Where a line holds the word "with", copy it from the records.

### TASK DATA

------------------------

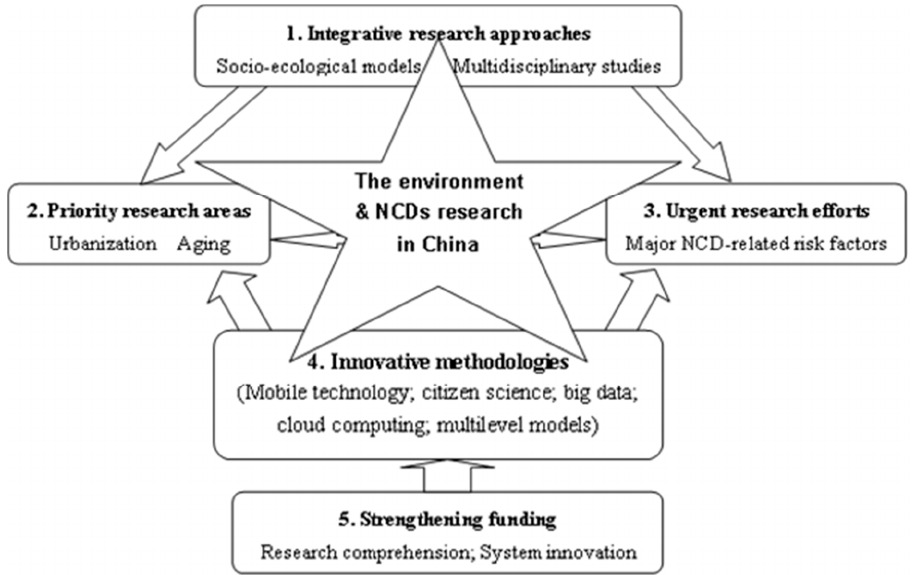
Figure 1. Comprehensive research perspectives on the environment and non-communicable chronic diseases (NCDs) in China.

------------------------

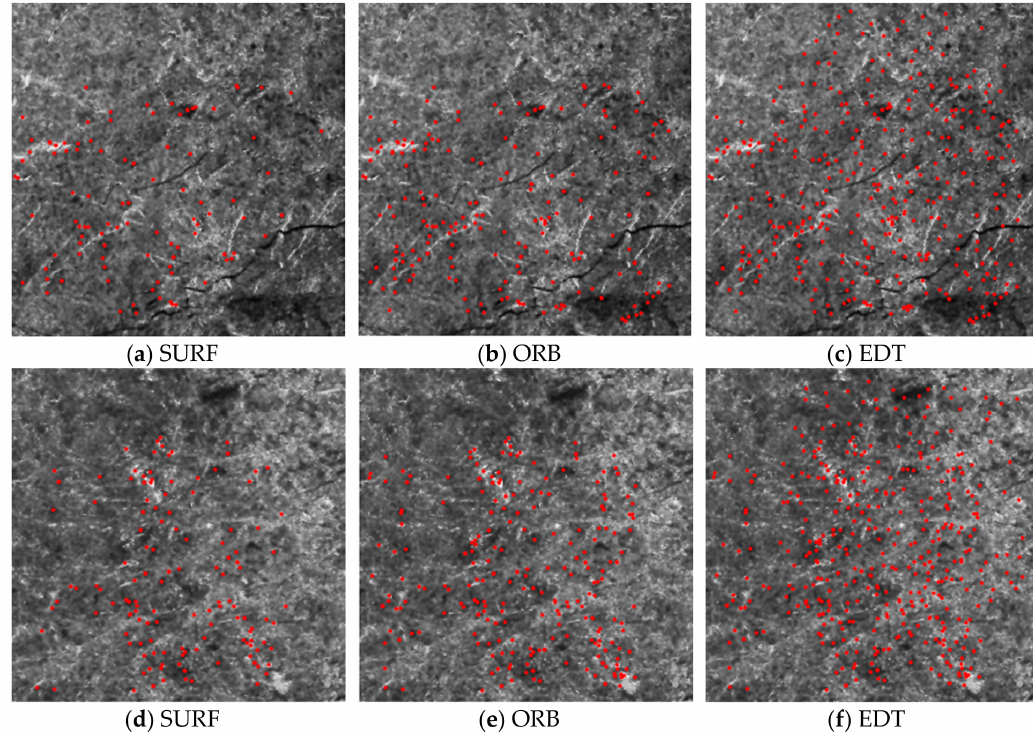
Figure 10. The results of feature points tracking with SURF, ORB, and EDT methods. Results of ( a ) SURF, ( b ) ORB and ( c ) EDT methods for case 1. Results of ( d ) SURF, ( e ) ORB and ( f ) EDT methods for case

------------------------

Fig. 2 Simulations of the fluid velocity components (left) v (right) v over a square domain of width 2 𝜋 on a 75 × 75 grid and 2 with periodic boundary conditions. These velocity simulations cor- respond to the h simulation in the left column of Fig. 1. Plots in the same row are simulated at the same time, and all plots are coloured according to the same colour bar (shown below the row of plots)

------------------------

### RESPONSE
Figure 10. The results of feature points tracking with SURF, ORB, and EDT methods. Results of ( a ) SURF, ( b ) ORB and ( c ) EDT methods for case 1. Results of ( d ) SURF, ( e ) ORB and ( f ) EDT methods for case
Fig. 2 Simulations of the fluid velocity components (left) v (right) v over a square domain of width 2 𝜋 on a 75 × 75 grid and 2 with periodic boundary conditions. These velocity simulations cor- respond to the h simulation in the left column of Fig. 1. Plots in the same row are simulated at the same time, and all plots are coloured according to the same colour bar (shown below the row of plots)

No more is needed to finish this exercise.